Wasps have also been noted to build their nests either on or just below kite nests, as author J.W. Parker noted in a 1981 issue of the Journal of Field Ornithology. Apparently the wasps did no harm to the birds, and Parker presumed the wasps protected the kite’s nest from climbing predators.
As far as the kite’s nest defense against perceived human threats, the BNA states, “kites often attack people that venture too close to their nests, mainly in urban areas, and this has created many public relations, management and educational challenges in at least five western U.S. states.” Included is a photo of a golfer about to tee off, completely oblivious to a dive-bombing kite headed straight for him.

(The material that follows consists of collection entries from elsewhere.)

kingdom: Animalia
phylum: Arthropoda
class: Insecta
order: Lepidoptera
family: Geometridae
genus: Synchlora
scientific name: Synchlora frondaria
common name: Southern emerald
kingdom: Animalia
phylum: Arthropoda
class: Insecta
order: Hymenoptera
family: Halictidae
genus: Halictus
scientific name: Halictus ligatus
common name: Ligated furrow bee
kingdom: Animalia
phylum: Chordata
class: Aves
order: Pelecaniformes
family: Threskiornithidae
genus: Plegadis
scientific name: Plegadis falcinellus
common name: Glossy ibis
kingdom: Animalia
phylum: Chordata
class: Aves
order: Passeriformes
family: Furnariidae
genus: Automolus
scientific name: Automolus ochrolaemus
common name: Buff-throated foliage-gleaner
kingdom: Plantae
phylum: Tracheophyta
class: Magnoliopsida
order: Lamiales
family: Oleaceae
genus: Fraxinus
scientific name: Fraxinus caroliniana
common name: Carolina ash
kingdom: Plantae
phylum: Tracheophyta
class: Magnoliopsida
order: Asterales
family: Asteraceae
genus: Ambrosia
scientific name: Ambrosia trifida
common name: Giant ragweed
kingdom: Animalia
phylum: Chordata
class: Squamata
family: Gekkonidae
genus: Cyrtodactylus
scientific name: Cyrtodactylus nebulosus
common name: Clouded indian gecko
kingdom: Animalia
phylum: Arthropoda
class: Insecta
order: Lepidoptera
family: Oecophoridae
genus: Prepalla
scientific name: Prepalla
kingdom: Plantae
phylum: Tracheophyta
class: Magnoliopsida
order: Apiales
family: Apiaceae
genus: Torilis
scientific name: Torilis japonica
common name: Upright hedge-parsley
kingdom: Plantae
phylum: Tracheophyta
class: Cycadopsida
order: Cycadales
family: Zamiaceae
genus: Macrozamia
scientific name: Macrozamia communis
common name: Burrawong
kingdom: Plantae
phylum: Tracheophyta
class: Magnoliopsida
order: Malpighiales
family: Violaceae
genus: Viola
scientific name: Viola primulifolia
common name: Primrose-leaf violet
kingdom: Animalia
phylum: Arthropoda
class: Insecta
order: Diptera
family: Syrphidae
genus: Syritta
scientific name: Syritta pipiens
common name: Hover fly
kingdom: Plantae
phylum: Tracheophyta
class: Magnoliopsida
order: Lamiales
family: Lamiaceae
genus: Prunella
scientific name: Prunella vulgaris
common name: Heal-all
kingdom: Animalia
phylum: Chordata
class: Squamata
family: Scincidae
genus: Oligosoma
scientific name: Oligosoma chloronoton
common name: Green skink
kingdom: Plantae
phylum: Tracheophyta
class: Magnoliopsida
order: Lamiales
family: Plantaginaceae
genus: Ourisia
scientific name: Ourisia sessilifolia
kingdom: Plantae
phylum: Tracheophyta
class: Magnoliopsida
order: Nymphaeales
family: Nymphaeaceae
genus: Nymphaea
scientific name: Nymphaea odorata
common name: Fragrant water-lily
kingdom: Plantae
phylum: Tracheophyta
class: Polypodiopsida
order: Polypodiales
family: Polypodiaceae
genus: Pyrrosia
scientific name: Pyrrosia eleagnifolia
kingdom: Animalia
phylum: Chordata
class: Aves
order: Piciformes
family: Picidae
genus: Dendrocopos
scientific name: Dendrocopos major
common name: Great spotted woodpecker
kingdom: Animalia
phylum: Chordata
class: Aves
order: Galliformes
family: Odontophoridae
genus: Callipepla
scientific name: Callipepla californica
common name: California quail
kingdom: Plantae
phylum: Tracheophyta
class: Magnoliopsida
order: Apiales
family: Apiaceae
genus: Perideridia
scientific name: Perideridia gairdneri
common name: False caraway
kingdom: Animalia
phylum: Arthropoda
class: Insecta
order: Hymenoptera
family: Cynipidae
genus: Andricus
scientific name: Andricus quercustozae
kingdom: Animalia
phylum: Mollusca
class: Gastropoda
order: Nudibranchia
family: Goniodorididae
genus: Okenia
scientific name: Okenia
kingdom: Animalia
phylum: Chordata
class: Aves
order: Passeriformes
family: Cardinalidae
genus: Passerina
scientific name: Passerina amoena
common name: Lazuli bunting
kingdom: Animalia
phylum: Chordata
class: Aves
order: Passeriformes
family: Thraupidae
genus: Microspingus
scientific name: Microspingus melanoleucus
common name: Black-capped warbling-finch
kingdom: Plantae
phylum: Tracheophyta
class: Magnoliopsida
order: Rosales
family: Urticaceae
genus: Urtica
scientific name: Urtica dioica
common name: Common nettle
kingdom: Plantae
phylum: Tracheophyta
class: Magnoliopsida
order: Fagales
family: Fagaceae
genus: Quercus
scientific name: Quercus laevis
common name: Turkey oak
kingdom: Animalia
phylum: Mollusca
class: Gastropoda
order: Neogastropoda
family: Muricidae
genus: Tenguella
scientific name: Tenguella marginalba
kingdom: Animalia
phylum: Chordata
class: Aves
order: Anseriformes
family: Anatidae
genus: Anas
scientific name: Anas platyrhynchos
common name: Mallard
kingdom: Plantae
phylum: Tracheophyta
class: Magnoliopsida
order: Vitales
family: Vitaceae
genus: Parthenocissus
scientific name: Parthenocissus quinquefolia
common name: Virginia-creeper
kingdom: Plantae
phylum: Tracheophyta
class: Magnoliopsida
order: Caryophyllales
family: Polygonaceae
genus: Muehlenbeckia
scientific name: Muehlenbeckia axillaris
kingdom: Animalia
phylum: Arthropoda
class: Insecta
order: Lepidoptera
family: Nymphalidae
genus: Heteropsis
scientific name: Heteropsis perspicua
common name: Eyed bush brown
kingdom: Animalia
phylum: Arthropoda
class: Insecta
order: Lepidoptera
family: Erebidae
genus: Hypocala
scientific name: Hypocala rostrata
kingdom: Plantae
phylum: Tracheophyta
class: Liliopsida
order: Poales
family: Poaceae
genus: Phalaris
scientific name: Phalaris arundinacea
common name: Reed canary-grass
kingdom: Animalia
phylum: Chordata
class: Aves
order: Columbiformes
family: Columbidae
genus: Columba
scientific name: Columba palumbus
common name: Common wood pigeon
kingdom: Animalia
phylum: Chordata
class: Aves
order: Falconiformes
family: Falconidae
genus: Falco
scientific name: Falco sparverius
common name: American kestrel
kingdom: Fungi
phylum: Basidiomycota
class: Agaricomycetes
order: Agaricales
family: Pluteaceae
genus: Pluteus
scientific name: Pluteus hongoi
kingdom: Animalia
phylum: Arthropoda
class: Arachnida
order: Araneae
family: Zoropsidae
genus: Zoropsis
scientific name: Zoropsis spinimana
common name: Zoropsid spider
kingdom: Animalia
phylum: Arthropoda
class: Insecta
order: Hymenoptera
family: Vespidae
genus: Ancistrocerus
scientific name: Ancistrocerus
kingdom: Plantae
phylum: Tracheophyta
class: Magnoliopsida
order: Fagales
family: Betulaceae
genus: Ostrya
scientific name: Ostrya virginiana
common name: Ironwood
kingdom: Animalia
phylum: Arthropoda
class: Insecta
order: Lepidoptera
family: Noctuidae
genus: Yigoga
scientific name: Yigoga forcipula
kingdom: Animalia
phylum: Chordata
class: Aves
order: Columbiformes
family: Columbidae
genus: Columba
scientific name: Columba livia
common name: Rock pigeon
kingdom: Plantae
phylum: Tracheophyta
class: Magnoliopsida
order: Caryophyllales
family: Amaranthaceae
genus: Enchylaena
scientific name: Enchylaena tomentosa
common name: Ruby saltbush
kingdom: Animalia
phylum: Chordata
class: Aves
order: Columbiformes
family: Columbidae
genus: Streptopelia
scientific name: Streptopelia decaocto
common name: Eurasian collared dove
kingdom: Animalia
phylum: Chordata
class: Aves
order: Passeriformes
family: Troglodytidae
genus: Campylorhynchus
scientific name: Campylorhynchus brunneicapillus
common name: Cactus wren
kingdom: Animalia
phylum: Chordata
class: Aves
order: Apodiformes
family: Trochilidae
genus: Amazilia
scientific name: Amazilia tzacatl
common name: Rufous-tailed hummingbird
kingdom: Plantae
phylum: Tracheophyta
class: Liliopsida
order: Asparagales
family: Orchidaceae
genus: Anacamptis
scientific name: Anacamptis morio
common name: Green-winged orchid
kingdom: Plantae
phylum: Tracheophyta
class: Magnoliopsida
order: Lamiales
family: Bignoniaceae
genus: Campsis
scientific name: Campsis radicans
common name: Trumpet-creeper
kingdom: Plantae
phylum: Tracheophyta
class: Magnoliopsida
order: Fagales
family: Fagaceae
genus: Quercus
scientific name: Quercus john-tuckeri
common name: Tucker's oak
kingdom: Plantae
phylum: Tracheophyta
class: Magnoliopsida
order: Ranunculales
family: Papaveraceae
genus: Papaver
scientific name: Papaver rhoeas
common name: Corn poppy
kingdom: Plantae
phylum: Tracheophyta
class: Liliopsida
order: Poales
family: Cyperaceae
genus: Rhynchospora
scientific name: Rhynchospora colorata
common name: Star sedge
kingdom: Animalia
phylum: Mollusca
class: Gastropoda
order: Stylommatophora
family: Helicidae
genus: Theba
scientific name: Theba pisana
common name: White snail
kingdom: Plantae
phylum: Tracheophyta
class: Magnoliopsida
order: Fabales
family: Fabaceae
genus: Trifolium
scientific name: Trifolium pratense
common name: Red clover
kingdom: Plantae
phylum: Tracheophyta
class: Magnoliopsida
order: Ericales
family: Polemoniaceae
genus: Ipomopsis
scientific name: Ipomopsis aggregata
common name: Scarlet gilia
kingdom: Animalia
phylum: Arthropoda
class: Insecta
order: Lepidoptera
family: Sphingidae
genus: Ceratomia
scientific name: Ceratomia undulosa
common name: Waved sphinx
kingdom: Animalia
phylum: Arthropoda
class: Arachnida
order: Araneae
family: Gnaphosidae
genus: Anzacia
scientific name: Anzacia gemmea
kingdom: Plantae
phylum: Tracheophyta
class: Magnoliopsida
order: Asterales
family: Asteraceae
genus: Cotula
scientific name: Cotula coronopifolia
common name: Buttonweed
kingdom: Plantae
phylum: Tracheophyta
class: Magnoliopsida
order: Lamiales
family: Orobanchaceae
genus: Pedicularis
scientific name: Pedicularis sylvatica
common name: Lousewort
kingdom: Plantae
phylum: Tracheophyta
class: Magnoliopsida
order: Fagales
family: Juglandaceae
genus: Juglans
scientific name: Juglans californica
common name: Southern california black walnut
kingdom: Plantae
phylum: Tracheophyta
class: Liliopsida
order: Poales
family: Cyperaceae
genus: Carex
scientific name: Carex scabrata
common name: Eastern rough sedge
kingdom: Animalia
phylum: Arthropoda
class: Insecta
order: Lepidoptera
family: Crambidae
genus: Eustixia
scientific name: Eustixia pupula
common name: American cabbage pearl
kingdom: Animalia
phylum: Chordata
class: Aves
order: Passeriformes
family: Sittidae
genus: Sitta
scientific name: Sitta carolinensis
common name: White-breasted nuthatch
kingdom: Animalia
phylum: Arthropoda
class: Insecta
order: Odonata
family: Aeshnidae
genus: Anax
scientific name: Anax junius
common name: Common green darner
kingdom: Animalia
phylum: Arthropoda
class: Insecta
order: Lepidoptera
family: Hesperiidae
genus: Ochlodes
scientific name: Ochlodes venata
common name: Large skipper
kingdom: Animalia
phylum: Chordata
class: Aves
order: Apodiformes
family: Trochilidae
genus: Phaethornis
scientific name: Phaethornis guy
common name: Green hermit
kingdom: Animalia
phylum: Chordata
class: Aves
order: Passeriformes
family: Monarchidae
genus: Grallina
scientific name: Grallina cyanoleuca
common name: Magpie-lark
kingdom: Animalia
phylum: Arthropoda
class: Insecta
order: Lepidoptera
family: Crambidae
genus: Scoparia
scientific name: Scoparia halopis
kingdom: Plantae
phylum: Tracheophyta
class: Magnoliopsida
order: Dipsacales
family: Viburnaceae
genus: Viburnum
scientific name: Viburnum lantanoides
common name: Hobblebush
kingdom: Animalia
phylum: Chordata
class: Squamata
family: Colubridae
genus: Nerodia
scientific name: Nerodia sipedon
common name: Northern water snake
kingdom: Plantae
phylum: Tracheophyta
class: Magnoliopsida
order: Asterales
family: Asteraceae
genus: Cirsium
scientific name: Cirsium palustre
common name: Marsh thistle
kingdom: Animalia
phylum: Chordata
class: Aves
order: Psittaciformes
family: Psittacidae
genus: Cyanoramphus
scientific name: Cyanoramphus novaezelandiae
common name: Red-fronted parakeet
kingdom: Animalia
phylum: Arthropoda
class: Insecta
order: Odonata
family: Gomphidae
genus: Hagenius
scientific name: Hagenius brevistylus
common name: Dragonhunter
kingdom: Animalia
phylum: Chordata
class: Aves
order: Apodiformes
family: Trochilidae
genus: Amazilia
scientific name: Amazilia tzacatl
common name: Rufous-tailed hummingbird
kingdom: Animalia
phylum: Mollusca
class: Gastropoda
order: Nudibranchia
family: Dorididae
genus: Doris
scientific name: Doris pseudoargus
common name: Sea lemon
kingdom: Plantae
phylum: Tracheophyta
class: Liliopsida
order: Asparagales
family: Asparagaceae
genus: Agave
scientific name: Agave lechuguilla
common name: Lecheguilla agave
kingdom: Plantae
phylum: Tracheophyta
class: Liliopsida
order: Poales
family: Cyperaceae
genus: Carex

Although the kite’s nest in New Hampshire is located in a residential neighborhood near someone’s driveway, to my knowledge there have been no reports of overzealous dive-bombing kites. Visiting birders, respectful of both the kites and the property owners, have only observed the kites going about the business of soaring, perching, turning eggs and catching insects.
What a wonderful and prolonged opportunity to see a bird that normally breeds in the far southeastern and southwestern United States and the Great Plains. The kite has proven itself to be a flexible species, adapting to human-caused changes in the environment with seeming ease.
Still, to have one nesting in the Northeast is an unusual event, as summed up by Peter Vickery, of the Center for Ecological Research in Richmond, Maine.
“Mississippi kite populations seem to be expanding in the South, but that doesn’t seem to explain this remarkable nesting.”